Staying Alive after a Kidney Transplant

Kidney transplant patients have better survival rate after receiving presurgery treatment

(RxWiki News) Kidney disease patients can wait years before they get a transplant. Even when they get a new organ, their body might reject it. Now, there is a way to make patient's bodies more accepting of transplants.

The pre-surgery treatment - which was developed at Johns Hopkins University - takes the problematic antibodies out of patients' blood before they go into transplant surgery. According to Dr. Montgomery, this treatment could lead to as much as 3,000 more kidney transplants from living donors every year.

"Get treatment before kidney transplant surgery."

People should be aware of this huge survival benefit, says Robert A. Montgomery, M.D., D. Phil., a professor of surgery at the Johns Hopkins University School of Medicine and leader of this study. He says that the findings should have an effect on those who make decisions in health care, including insurance companies, Medicare, and transplant centers.

Besides the fact that donor kidneys are in short supply, the biggest obstacle to having successful kidney transplants is the number of patients who have immune systems that are likely to reject most of the kidneys that are available.

“This type of technology could perhaps make it possible for thousands of renal patients to receive desperately-needed transplants," says Michelle Segovia of the Texas Organ Sharing Alliance. "Currently, those patients who do not have a friend or family member who match their particular blood and tissue type must wait years for a deceased donor kidney.
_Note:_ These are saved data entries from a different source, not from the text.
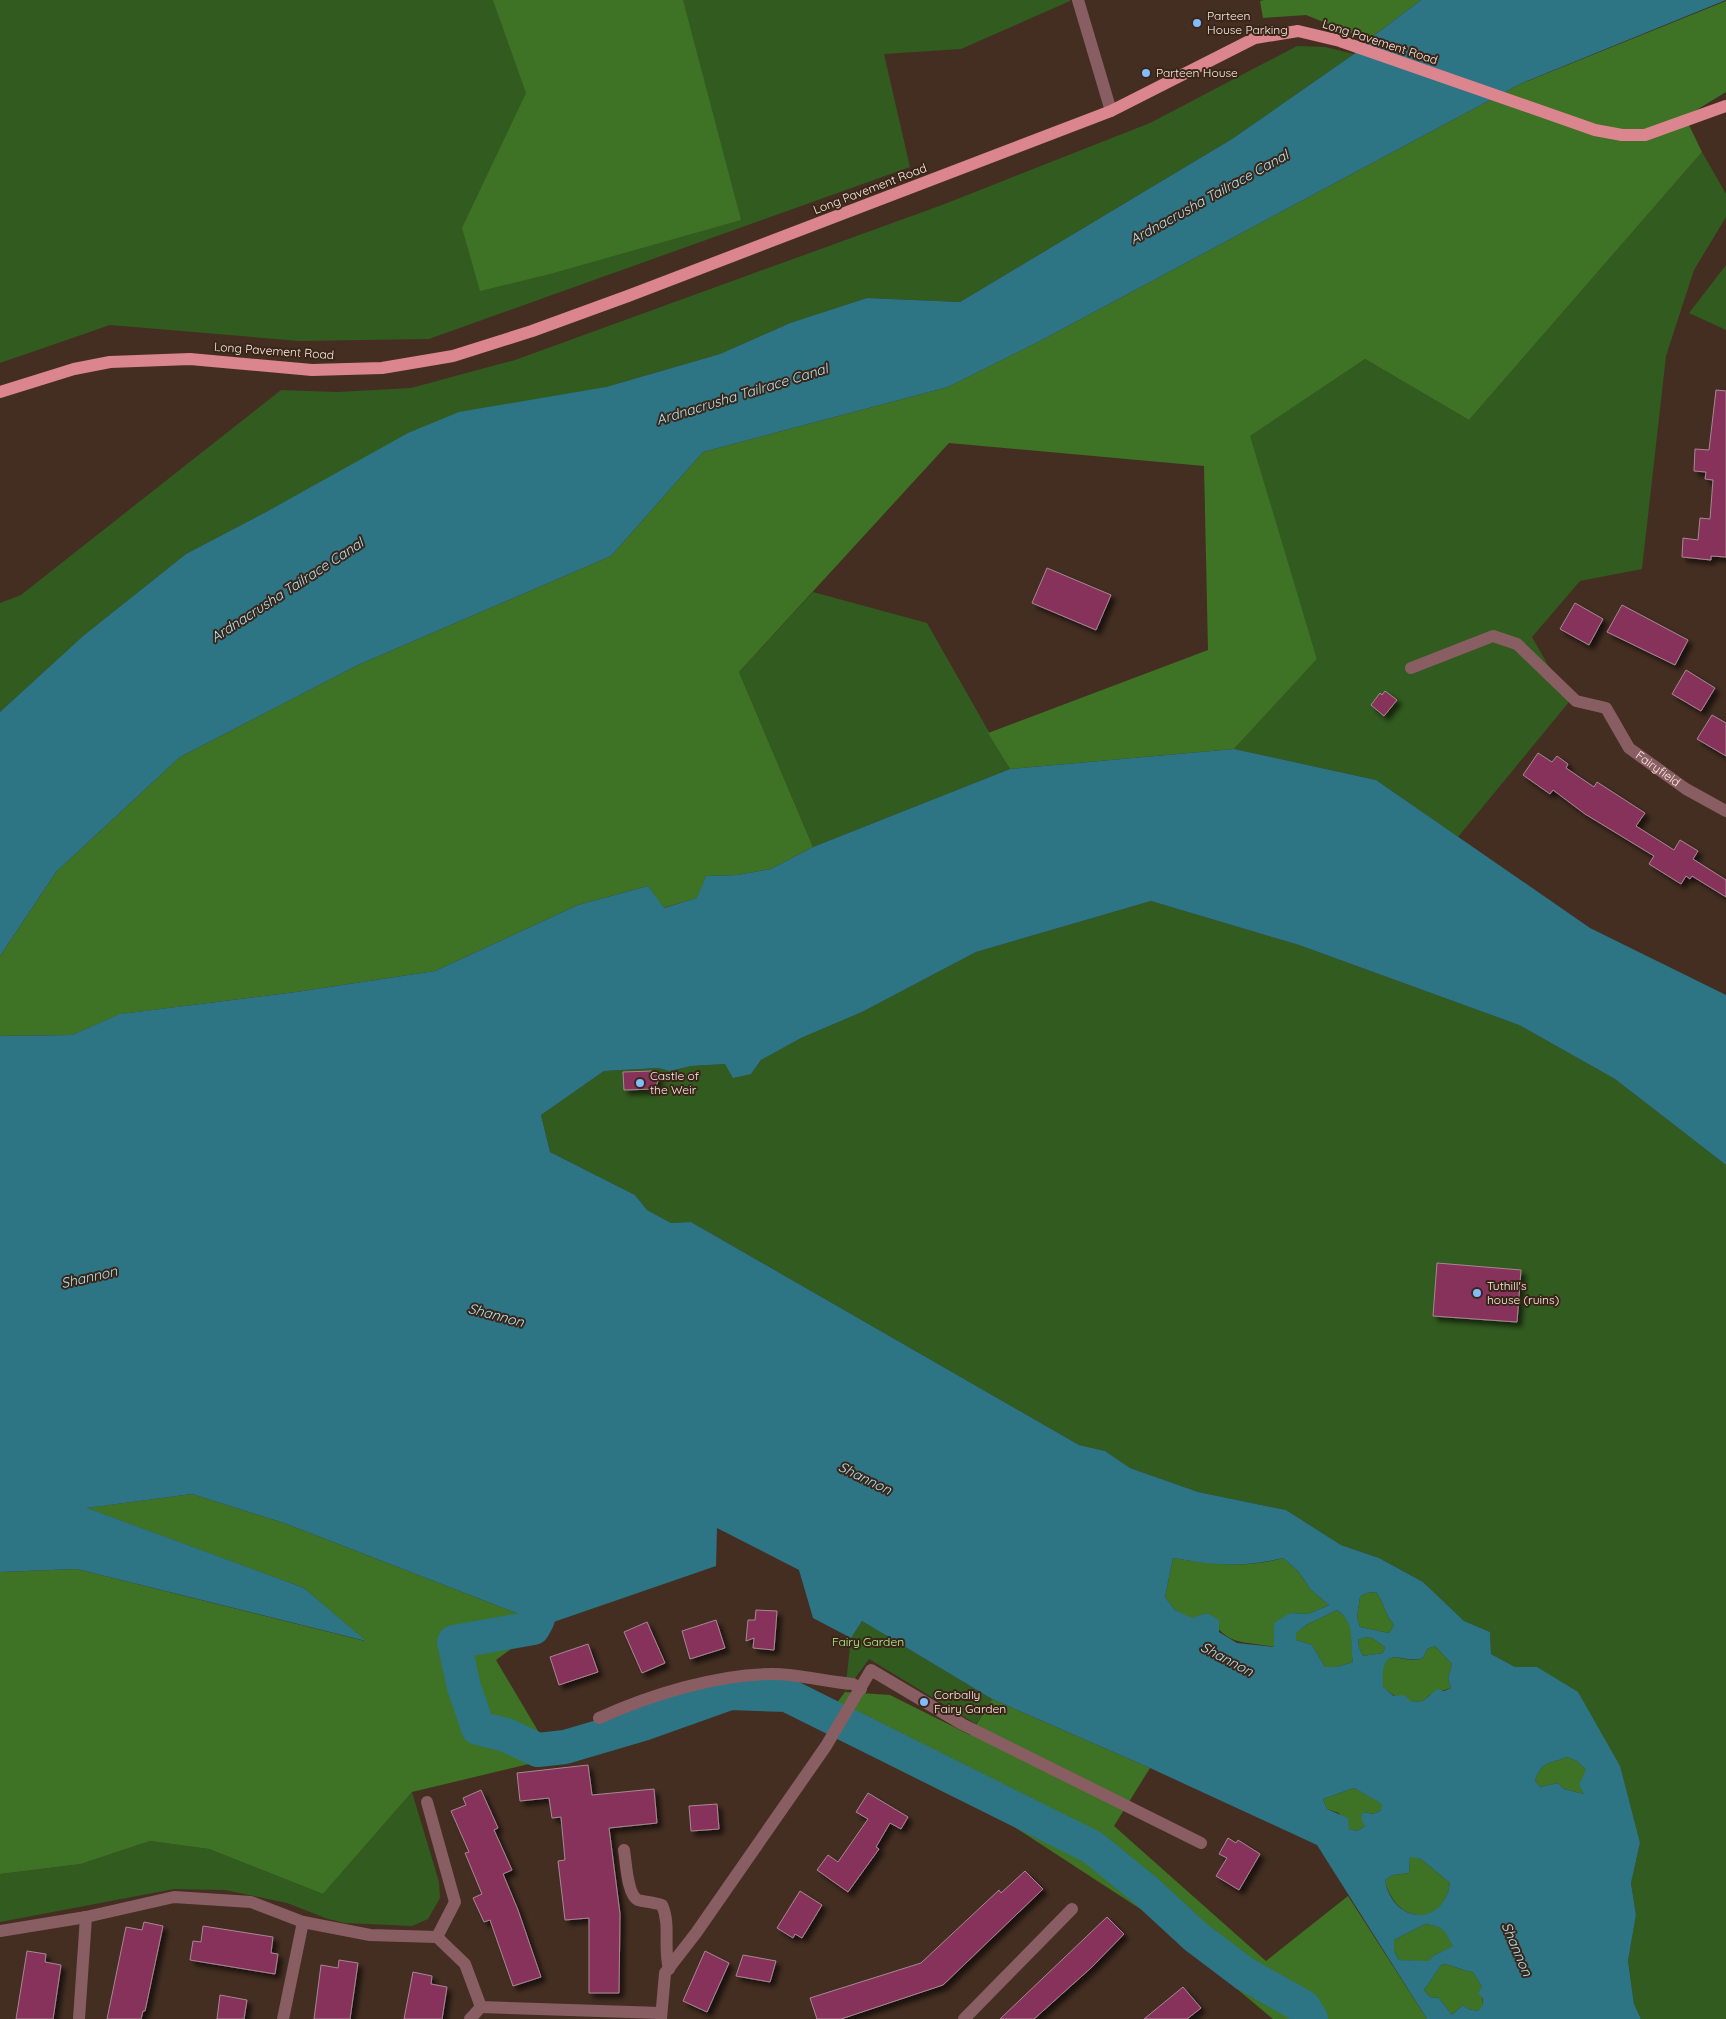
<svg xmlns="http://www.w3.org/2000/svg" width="1726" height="2019" viewBox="0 0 1726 2019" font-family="Quicksand,sans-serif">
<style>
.green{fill:#325b1f}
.forest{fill:#3e7224}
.water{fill:#2d7485;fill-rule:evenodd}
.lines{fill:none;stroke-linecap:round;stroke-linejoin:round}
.river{stroke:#2d7485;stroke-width:34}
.building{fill:#86315a;stroke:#a68893;filter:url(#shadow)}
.minor{stroke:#895e63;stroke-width:12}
.major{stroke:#db858f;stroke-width:12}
.poi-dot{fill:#83bcfb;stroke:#3a2519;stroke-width:2}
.labels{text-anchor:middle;stroke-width:4;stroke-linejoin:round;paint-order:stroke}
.poi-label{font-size:12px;fill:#fbede5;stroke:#3a2519;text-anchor:start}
.street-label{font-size:12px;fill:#fbede5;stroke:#3a2519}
.park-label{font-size:12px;fill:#aff990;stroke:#3a2519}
.water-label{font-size:14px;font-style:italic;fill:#ace5f5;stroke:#3a2519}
</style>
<defs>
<filter id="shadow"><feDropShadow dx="4.5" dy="4.5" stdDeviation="2.5" flood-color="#0009"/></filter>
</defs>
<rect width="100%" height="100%" fill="#442e22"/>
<!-- green -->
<path class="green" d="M0,0H1070V1L961,49L884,54L910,167L429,339L299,341L110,325L0,363Z
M1297,46L1325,47L1354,54L1232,139L960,302L867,298L790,323L720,354L606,387L268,511L186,554L83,636L0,712V603L21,595L281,390L337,392L411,388L515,360L942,205L1150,123Z
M1702,152L1726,194V217L1694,270L1666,356L1642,569L1580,581L1532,637L1569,702L1458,837L1376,780L1234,749L1317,659L1249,436L1365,359L1469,420Z
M1726,265V330L1689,313Z
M813,592L927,623L1010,769L813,847L739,672Z
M1151,901L1299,945L1519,1025L1615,1079L1726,1165V2019H1641L1634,2004L1628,1961L1636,1915L1631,1883L1640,1843L1537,1667H1515L1491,1654L1490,1632L1464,1621L1423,1582L1379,1558L1341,1545L1286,1510L1198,1492L1130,1468L1105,1451L1079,1445L691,1222L671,1223L647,1210L635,1195L550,1152L541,1115L604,1071L658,1068L670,1071L691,1066L725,1064L751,1074L761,1060L801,1038L862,1012L976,952Z
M862,1621L992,1699L976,1724L869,1659L845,1692L851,1638Z
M412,1792L439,1882L440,1898L428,1919L412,1926L345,1923L328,1919L287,1903L225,1890L174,1889L0,1922V1874L81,1864L150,1841L209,1849L323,1894Z"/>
<!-- forest -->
<path class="forest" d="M493,0H683L741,220L550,274L480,291L462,228L526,93Z
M1264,0H1421L1368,40L1306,15L1263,18L1260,1Z
M1726,1V92L1685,117L1702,152L1469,420L1365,359L1250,436L1317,659L1234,749L1010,769L988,733L1208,650L1204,466L949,443L739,672L813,847L771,869L737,875L706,876L698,898L663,908L648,886L578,905L435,971L296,992L121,1014L72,1035L0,1036V956L56,872L180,757L358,665L611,556L703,452L948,387L1040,341L1520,84Z
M192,1494L284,1523L537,1621L542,1626L496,1660L554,1758L412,1792L323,1894L209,1849L150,1841L81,1864L0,1874V1572L77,1569L365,1641L304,1588L86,1508Z
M1173,1558C1211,1564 1245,1569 1283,1558L1298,1571L1311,1590L1329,1605L1308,1614L1290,1613L1274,1647C1238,1640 1228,1647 1207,1613L1192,1619L1175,1610L1165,1597Z
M1376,1592C1384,1602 1385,1615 1394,1625L1389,1633L1360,1627L1357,1617L1360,1597L1366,1593Z
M1337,1610C1359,1626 1349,1640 1353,1662L1337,1667H1325L1312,1645L1296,1640L1295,1633L1306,1625Z
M1366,1637L1372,1638L1385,1647L1383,1653L1363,1656L1359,1647L1358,1640Z
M1435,1646L1452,1664L1448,1679L1451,1688L1431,1694L1423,1701L1412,1702L1395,1696L1382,1687C1380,1639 1403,1667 1423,1658L1427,1649Z
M845,1692L890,1695L970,1735L992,1699L1150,1768L1114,1826L1266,1961L1348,1896L1427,2019H1273L1145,1912L950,1785L821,1724Z
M1567,1757L1577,1761L1586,1770L1584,1794L1564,1789L1558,1783L1540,1787L1535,1780C1544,1759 1548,1765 1567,1757Z
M1354,1788L1383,1804L1380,1811L1373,1814L1363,1812L1365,1826L1357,1831L1348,1829L1339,1813L1327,1809L1323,1799Z
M1410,1856L1421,1859L1450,1883C1443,1930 1394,1923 1385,1880L1393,1875L1409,1873Z
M1425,1924C1446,1927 1444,1930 1454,1946L1433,1956L1429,1962L1399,1960L1394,1951V1940Z
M1442,1964C1454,1965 1461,1971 1473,1972L1482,1987L1483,2006L1478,2011L1468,2009L1463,2005L1452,2015L1439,1998L1430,1997L1424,1990Z"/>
<!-- water -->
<path class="water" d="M1421,0H1726L1520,84L1040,341L948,387L703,452L611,556L358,665L180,757L56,872L0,956V712L83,636L186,554L268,511L408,433L459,412L606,387L720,354L790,323L867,298L960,302L1232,139L1354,54L1368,40Z
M1234,749L1376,780L1590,928L1726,995V1165L1615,1079L1519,1025L1299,945L1151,901L976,952L862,1012L801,1038L761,1060L751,1074L733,1078L725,1064L691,1066L670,1071L658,1068L604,1071L541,1115L550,1152L635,1195L647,1210L671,1223L691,1222L1079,1445L1105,1451L1130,1468L1198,1492L1286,1510L1341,1545L1379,1558L1423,1582L1464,1621L1490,1632L1491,1654L1515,1667H1537L1578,1692L1620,1766L1640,1843L1631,1883L1636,1915L1628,1961L1634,2004L1641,2019H1427L1317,1845L1150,1768L992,1699L862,1621L851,1638L813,1618L799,1570L717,1528L716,1566L542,1626L537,1621L284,1523L192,1494L87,1508L304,1588L366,1641L77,1569L0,1572V1036L72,1035L120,1014L296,992L435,971L578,905L648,886L664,908L697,898L706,876L737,875L771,869L813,847L1010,769ZM1173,1558C1212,1565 1244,1568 1283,1558L1298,1571L1311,1590L1329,1605L1308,1614L1290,1613L1274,1623V1647L1237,1643L1219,1632V1620L1207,1613L1192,1618L1175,1610L1165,1597ZM1376,1592C1384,1602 1385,1615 1394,1625L1389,1633L1360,1627L1357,1617L1360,1597L1366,1593ZM1337,1610C1357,1624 1349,1641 1353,1662L1337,1667H1325L1312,1645L1296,1640V1633L1306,1625ZM1366,1637L1372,1638L1385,1647L1383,1653L1363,1656L1359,1647L1358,1640ZM1435,1646L1452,1664L1448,1679L1451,1688L1444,1691L1437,1689L1423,1701L1412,1702L1404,1695L1394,1696L1383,1687C1380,1639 1403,1666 1423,1658L1427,1649ZM1567,1757L1577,1761L1586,1770L1579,1785L1584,1794L1564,1789L1558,1783L1540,1787L1535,1780C1544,1759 1548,1765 1567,1757ZM1354,1788L1382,1804L1380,1811L1373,1814L1363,1812L1361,1819L1365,1826L1357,1831L1349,1829L1348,1818L1327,1809L1323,1799ZM1410,1857L1421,1859L1450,1883C1443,1929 1392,1923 1385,1880L1393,1875L1409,1873ZM1425,1924C1445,1927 1444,1930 1453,1946L1433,1956L1429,1961L1399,1960L1394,1951V1940ZM1442,1964C1454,1965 1462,1971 1473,1972L1482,1987L1478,1993L1483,1998V2005L1478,2011L1468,2009L1463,2005L1452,2015L1439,1998L1430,1997L1424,1990Z"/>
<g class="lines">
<!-- river -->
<path class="river" d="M552,1578L537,1621L533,1628L454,1642L464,1687L478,1728L506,1735L538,1750L565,1747L643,1724L730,1693L787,1695L1092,1847L1145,1890L1196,1937L1245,1974L1304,2007L1311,2019"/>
</g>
<!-- building -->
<path class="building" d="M1716,390L1726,391V557L1711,556V560L1682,557L1683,538L1698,540L1700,518L1710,519L1713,480L1705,479L1706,472L1694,471L1695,449L1709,450Z
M1047,568L1111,595L1096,630L1032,603Z
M1575,603L1603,619L1589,645L1560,629Z
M1622,605L1688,640L1675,665L1607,632Z
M1686,670L1715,688L1701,711L1672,694Z
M1385,691L1397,700L1384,716L1371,705L1380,693L1382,695Z
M1712,715L1726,723V756L1697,739Z
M1538,753L1552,762L1557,756L1568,764L1566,768L1594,787L1597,782L1645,813L1636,826L1674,850L1680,840L1698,851L1693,859L1726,880V897L1692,876L1690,879L1686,876L1681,884L1649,864L1654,856L1585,814L1553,790L1550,794L1523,775Z
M652,1071L659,1078L655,1089L624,1090L623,1072Z
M1437,1263L1521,1270L1517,1322L1433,1316Z
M756,1610L777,1611L774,1650L753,1648L754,1638L746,1641L748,1620H755Z
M716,1620L725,1648L690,1659L682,1631Z
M647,1622L665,1663L642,1673L624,1632Z
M588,1644L598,1672L559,1685L550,1657Z
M588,1765L592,1795L654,1789L657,1823L609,1828L620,1914L619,1993H589V1918L565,1920L558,1861L565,1860L561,1817L552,1818L549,1798L520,1801L517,1773Z
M481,1790L498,1828L494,1830L512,1870L503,1874L518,1910L541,1977L513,1986L490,1920L484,1922L473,1898L482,1894L465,1853L469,1852L451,1811L466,1805L463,1798Z
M868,1793L908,1817L901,1829L890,1823L876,1847L879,1849L848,1892L817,1870L828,1855L838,1862L868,1819L856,1812Z
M717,1804L719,1829L691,1831L689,1806Z
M1228,1838L1236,1843L1238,1840L1260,1854L1239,1890L1216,1876L1227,1858L1219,1854Z
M1025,1871L1043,1889L943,1985L841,2019H817L810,1998L921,1963L999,1890L1001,1893Z
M800,1891L822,1905L802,1938L795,1934L793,1938L777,1928Z
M1107,1917L1124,1934L1092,1967L1034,2019H1000Z
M144,1922L163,1926L145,2011H143L141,2019H107L126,1927L142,1930Z
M203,1926L273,1937L271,1953L278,1954L275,1974L190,1960L193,1941L201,1942Z
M27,1951L46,1954L45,1962L61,1965L53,2019H16Z
M705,1951L729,1963L707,2012L683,2001Z
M743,1955L776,1961L770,1982L736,1976Z
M339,1960L358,1963L350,2019H314L321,1965L338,1968Z
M413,1972L432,1976L431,1984L447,1987L442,2019H404Z
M1183,1987L1201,2008L1187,2019H1144Z
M220,1995L247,2000L244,2019H217Z"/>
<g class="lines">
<!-- minor -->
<g class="minor">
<path d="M1078,0L1111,111"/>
<path id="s1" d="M1411,668L1493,636L1517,644L1576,701L1606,708L1629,748L1686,789L1726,811"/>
<path d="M599,1718C650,1695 717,1674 773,1674C798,1674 827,1682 853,1684L861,1689"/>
<path d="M427,1802L455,1902L437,1937"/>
<path d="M624,1850C626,1861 627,1895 638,1900C645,1902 654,1902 662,1905C671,1925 663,1947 669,1969"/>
<path d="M0,1931L86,1917L174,1897L251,1902L303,1922L370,1935L437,1937L465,1964L481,2007L661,2013"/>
<path d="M79,2019L86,1917"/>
<path d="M283,2019L303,1922"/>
<path d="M470,2019L481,2007"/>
<path d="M661,2019L665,1973L696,1933L826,1746L871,1670L962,1724L1201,1843"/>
<path d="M964,2019L1072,1909"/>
</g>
<!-- major -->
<path class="major" d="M0,392L74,369L110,362L190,359L312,370L382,368L453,356L532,331L628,296L1111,111L1255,38L1298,31L1340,41L1595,130L1622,135H1645L1726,106"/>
</g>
<!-- markers -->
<g class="poi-dot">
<circle cx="1197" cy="23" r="5"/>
<circle cx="1146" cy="73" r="5"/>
<circle cx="640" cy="1083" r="5"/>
<circle cx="1477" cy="1293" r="5"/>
<circle cx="924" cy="1702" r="5"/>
</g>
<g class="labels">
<!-- poi labels -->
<g class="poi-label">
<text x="1207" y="20">Parteen<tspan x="1207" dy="14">House Parking</tspan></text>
<text x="1156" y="77">Parteen House</text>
<text x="650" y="1080">Castle of<tspan x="650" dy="14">the Weir</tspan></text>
<text x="1487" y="1290">Tuthill's<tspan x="1487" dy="14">house (ruins)</tspan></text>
<text x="934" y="1699">Corbally<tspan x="934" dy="14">Fairy Garden</tspan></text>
</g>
<!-- street labels -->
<g class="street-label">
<text transform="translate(1380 42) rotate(18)" y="4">Long Pavement Road</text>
<text transform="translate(870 189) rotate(-21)" y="4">Long Pavement Road</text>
<text transform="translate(274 351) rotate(4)" y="4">Long Pavement Road</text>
<text dy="4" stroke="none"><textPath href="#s1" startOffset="308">Fairyfield</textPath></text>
</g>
<!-- park labels -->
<g class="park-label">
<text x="868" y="1646">Fairy Garden</text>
</g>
<!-- water labels -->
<g class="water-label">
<text transform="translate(1209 197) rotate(-29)" y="5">Ardnacrusha Tailrace Canal</text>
<text transform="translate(742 394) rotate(-17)" y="5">Ardnacrusha Tailrace Canal</text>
<text transform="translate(287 590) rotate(-33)" y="5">Ardnacrusha Tailrace Canal</text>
<text transform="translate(89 1277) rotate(-13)" y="5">Shannon</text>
<text transform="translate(496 1315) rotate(15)" y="5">Shannon</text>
<text transform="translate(865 1478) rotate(26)" y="5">Shannon</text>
<text transform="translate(1227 1659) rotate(28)" y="5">Shannon</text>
<text transform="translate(1517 1949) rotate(67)" y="5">Shannon</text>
</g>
</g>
</svg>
While waiting, most patients have to undergo dialysis three times a week, three to four hours each day to filter toxins from the blood.”

Dr. Montgomery estimates that there are over 20,000 kidney transplant candidates in the United States for whom it is hard to find a kidney match. It is hard to find a match for these patients because their immune systems are likely to reject most kidneys. These patients have antibodies in their blood that respond to human leukocyte antigens (HLAs) - proteins that the immune system uses to spot what is foreign to the body.

People who have been exposed to foreign HLA in the past are called HLA-sensitized patients. Patients usually become HLA sensitized after pregnancy, blood transfusion, or an earlier kidney transplant.

The treatment works by removing the antibodies through a process called plasmapheresis - the removal, filtering, and replacement of a person's plasma. Then, the patient is given low doses of intravenous immune globulin - a blood product that is supposed to replace the problematic antibodies and keep them from coming back.

Basically, this process is supposed to get the body ready for a new organ. The process is performed every other day for a number of days before transplant surgery, and then for 10 days after surgery.

For their study, Montgomery and colleagues gave kidney transplants to 211 HLA-sensitized patients between 1998 and 2009. They performed the treatment on patients before and after surgery.

After one year, the transplant patients with incompatible kidneys were just as likely to survive as those who were still on dialysis waiting for a kidney. After eight years, however, those who got the treatment and transplant had a survival rate of 80.6 percent, compared to 30.5 percent for those on dialysis.

This treatment increases patients chance of survival, gives patients a better lifestyle, and saves money for the health care system, says Dr. Montgomery.

In some parts of the United States, insurance companies have not covered treatments such as this one. Dr. Montgomery says they should reconsider this.

The results of the study are published in the New England Journal of Medicine.